Work instruction =
Pull out each line of the records that contains the string "points", and copy those lines in full.

Extracted records =
====

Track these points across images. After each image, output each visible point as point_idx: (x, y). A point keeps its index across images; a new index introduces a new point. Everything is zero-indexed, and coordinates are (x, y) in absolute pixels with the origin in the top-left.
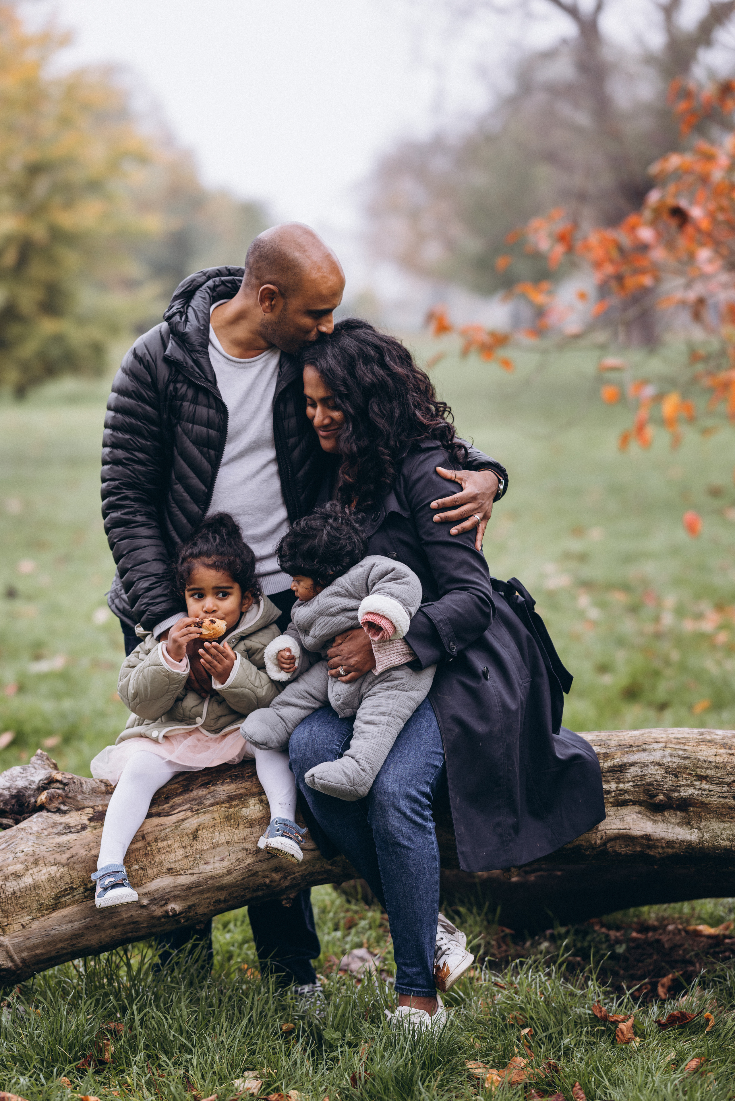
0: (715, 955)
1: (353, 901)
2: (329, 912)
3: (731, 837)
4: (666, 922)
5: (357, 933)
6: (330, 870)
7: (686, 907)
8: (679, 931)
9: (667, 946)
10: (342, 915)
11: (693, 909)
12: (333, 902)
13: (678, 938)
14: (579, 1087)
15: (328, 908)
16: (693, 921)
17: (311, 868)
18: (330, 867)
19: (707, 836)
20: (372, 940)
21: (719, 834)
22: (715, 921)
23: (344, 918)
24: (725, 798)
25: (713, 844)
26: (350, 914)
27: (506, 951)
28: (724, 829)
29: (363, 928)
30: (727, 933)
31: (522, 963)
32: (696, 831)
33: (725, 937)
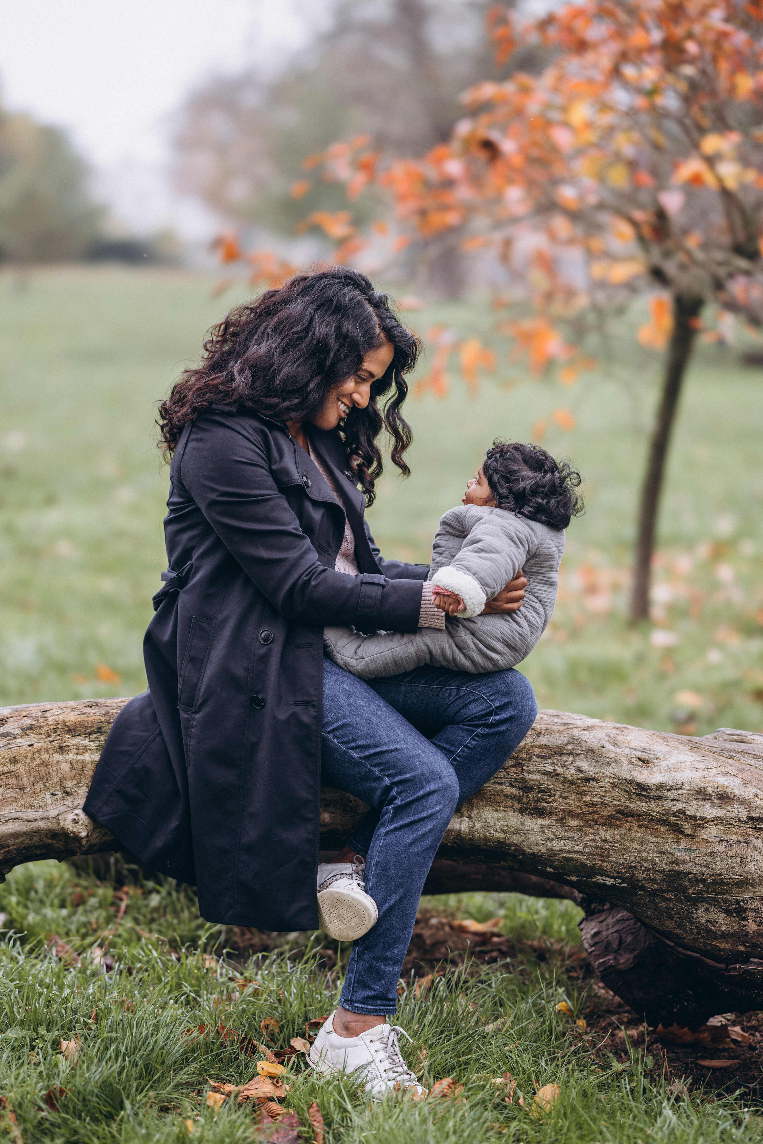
0: (480, 955)
1: (84, 875)
2: (56, 886)
3: (506, 828)
4: (428, 915)
5: (86, 912)
6: (50, 844)
7: (452, 899)
8: (443, 925)
9: (428, 942)
10: (69, 890)
11: (460, 901)
12: (61, 876)
13: (441, 933)
14: (316, 1108)
15: (55, 882)
16: (459, 915)
17: (28, 841)
18: (50, 841)
19: (478, 826)
20: (101, 920)
21: (492, 824)
22: (483, 917)
23: (71, 894)
24: (501, 784)
25: (485, 836)
26: (78, 890)
27: (250, 939)
28: (498, 819)
29: (92, 906)
30: (496, 930)
31: (265, 958)
32: (467, 819)
33: (494, 935)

====

Solved exercise =
Track these points across images. After each image, output each visible point as point_idx: (x, y). A point keeps its index across images; a new index introduces a new point. Everything is zero-indexed, and coordinates are (x, y) in absolute pixels with the origin in the top-left.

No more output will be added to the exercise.